L'interdiction de la vente des fleurs et des feuilles brutes, posée par un arrêté de décembre 2021, a été annulée par le Conseil d'État en décembre 2022. Leur commercialisation est donc possible dans le respect du seuil de THC. Les contrôles des services de la répression des fraudes relèvent régulièrement des dépassements et des étiquetages inexacts, ce qui reste le principal motif de retrait de produits.
Aucun produit à base de CBD vendu dans le commerce ne peut revendiquer un effet thérapeutique : ce serait le présenter comme un médicament, ce qui suppose une autorisation de mise sur le marché.
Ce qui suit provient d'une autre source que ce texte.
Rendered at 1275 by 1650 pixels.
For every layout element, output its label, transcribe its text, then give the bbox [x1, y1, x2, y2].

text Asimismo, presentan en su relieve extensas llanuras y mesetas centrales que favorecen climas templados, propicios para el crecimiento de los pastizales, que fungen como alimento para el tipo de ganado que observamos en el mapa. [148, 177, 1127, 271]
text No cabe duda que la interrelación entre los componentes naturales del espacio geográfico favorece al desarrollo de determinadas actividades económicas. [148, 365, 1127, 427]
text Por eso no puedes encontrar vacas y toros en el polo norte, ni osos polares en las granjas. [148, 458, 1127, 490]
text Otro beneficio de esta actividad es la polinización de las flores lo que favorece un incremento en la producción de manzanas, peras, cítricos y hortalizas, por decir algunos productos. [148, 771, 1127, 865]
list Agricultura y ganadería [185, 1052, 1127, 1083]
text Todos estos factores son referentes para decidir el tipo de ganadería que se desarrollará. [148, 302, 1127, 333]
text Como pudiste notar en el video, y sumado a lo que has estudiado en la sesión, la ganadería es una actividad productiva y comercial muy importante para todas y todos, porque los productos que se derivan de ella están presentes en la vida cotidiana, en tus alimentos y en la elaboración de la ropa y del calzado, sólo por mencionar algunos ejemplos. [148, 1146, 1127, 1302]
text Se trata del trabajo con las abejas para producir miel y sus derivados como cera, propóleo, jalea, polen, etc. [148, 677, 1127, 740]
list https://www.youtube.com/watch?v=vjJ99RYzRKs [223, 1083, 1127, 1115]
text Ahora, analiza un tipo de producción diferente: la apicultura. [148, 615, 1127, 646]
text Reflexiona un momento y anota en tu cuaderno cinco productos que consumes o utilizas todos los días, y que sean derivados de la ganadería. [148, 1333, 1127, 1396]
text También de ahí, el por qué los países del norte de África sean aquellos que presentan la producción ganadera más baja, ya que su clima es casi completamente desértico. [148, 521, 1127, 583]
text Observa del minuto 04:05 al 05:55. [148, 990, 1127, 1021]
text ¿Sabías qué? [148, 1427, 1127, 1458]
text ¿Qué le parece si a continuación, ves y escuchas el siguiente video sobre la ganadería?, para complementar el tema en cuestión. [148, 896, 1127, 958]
Les allégations de santé sur les compléments alimentaires obéissent par ailleurs à une liste européenne limitative. Les seules formes reconnues comme médicaments en France le sont dans des indications précises et sur prescription, dans le cadre d'un dispositif distinct du commerce du CBD.
C'est le point le plus risqué pour le consommateur. La législation française sanctionne la conduite après usage de stupéfiants sur la seule présence de THC dans l'organisme, sans seuil. Or les produits à base de CBD contiennent des traces de THC, susceptibles de rendre un test salivaire positif. Plusieurs condamnations l'ont illustré, et l'argument du produit légalement acheté n'a pas prospéré.